__Stored items__.
++++++++++
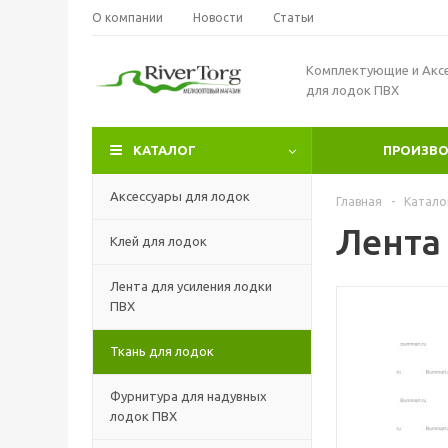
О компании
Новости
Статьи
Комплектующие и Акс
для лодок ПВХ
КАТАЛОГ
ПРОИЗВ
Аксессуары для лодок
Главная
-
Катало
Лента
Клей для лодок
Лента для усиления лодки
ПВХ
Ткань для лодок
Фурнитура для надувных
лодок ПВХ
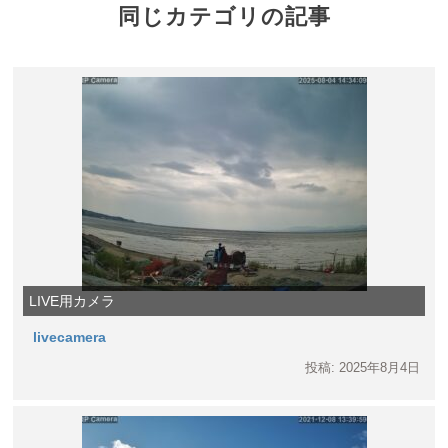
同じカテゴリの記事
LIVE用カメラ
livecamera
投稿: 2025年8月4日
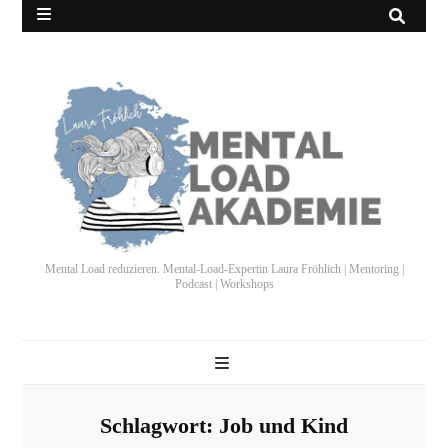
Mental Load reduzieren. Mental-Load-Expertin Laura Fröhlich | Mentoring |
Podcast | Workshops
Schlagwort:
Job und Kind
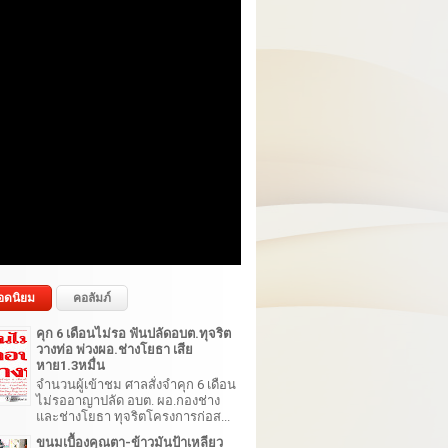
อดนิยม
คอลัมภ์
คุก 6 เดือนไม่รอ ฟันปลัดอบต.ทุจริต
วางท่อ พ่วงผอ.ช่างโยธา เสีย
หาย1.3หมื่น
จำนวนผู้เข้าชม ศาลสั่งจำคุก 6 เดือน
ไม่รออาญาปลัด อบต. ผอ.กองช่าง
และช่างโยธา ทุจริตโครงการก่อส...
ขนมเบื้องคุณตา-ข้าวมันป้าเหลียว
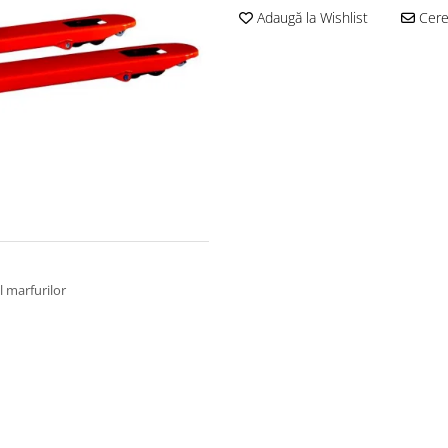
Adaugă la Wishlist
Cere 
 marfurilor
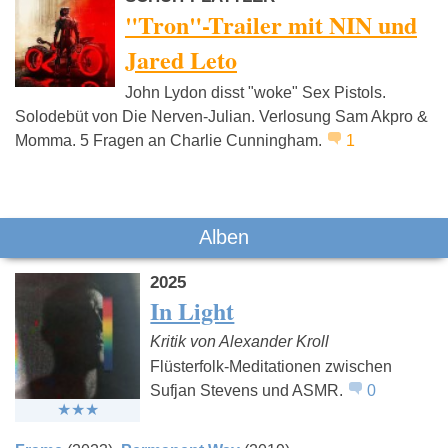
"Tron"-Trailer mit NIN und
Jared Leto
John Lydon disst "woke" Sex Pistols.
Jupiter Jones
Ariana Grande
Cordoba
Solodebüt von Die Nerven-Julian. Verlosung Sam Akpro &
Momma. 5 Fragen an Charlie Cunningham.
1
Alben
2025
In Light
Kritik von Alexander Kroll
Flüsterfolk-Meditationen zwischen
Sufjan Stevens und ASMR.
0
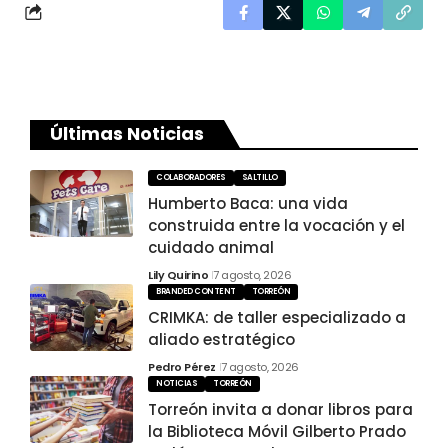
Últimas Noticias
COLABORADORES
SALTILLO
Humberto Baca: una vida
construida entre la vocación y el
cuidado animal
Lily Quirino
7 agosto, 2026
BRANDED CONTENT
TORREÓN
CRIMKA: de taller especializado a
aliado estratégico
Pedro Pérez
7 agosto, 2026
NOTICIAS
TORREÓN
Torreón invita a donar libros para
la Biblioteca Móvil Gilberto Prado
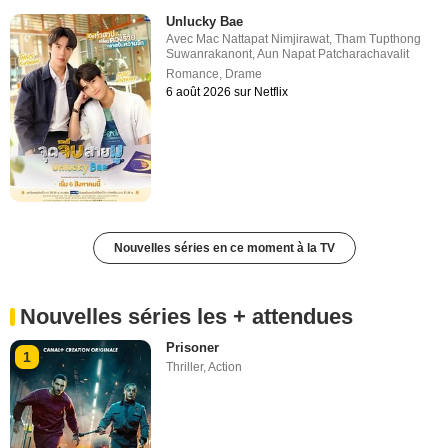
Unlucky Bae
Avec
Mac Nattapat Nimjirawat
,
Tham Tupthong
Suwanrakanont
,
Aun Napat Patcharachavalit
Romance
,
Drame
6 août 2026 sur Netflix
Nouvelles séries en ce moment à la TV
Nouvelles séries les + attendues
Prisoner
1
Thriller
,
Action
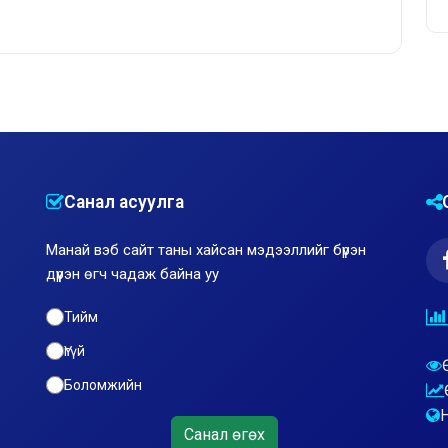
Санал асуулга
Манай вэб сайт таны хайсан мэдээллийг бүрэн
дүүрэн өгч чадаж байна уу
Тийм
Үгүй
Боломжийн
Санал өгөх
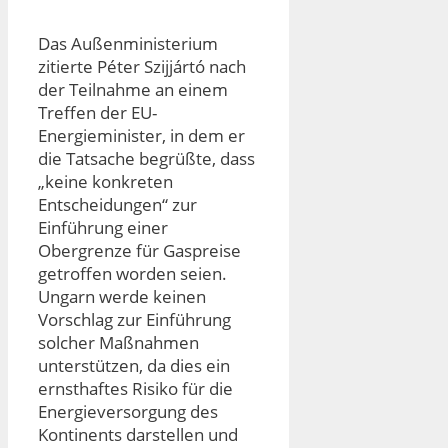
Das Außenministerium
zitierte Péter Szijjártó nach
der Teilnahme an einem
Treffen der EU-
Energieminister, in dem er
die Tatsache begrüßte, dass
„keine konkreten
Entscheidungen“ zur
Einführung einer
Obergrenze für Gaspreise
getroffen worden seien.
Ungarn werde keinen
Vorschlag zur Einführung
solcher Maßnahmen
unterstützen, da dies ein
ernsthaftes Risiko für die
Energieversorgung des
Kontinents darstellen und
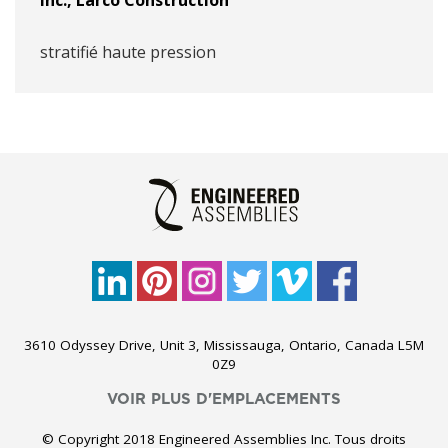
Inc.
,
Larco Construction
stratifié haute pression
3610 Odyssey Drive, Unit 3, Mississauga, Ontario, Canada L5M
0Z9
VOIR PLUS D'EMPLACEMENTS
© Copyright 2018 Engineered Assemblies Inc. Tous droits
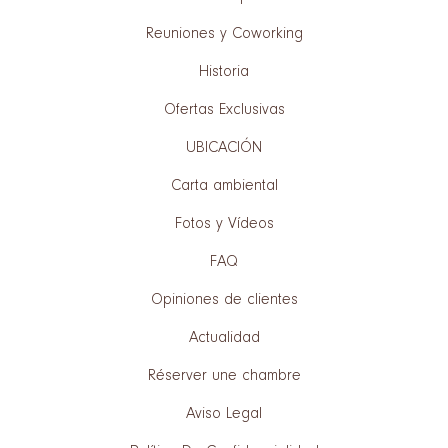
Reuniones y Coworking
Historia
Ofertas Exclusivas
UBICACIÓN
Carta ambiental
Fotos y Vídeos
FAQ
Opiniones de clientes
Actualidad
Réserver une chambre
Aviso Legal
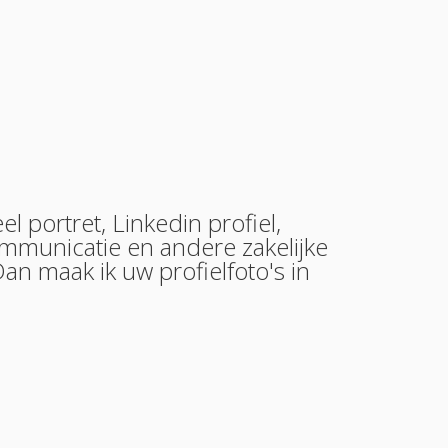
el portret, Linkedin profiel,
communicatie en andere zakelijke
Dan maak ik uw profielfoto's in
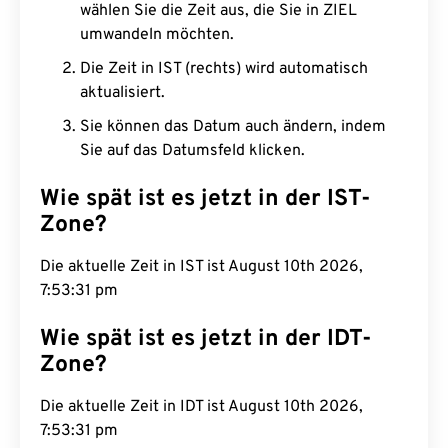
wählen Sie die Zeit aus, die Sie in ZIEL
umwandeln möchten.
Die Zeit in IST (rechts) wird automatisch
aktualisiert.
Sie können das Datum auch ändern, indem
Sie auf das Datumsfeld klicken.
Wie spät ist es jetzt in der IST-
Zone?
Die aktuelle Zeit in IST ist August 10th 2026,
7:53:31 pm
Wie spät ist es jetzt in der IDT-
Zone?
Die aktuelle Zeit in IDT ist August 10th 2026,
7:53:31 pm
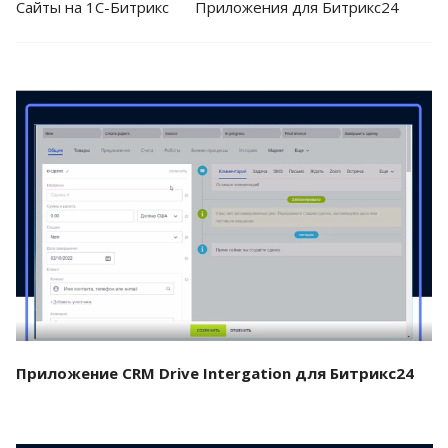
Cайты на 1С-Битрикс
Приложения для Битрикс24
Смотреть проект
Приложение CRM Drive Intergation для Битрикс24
++++++++++
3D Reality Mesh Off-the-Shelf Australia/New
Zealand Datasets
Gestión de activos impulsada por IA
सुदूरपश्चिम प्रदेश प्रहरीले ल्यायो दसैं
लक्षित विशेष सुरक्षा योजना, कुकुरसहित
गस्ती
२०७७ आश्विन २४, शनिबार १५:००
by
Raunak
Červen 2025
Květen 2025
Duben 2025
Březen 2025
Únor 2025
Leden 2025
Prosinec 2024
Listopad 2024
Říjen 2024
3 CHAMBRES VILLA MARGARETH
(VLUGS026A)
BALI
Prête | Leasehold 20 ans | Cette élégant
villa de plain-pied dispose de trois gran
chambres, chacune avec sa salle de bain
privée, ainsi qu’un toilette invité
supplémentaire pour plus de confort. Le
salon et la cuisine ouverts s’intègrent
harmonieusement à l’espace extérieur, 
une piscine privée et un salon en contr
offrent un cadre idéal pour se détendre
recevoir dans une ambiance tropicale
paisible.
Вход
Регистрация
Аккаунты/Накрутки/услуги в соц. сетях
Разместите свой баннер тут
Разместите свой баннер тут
++++++++++
__ACTIVITY__.
Which part of the entries opens with the line containing "Kontinents darstellen und" and closes with the line containing "Die aktuelle Zeit in IDT"? Output that part exactly, ends included, pictures excluded.

__RESPONSE TO THE EXERCISE__.
Kontinents darstellen und
Inc.
,
Larco Construction
stratifié haute pression
3610 Odyssey Drive, Unit 3, Mississauga, Ontario, Canada L5M
0Z9
VOIR PLUS D'EMPLACEMENTS
© Copyright 2018 Engineered Assemblies Inc. Tous droits
Reuniones y Coworking
Historia
Ofertas Exclusivas
UBICACIÓN
Carta ambiental
Fotos y Vídeos
FAQ
Opiniones de clientes
Actualidad
Réserver une chambre
Aviso Legal
el portret, Linkedin profiel,
communicatie en andere zakelijke
Dan maak ik uw profielfoto's in
wählen Sie die Zeit aus, die Sie in ZIEL
umwandeln möchten.
Die Zeit in IST (rechts) wird automatisch
aktualisiert.
Sie können das Datum auch ändern, indem
Sie auf das Datumsfeld klicken.
Wie spät ist es jetzt in der IST-
Zone?
Die aktuelle Zeit in IST ist August 10th 2026,
7:53:31 pm
Wie spät ist es jetzt in der IDT-
Zone?
Die aktuelle Zeit in IDT ist August 10th 2026,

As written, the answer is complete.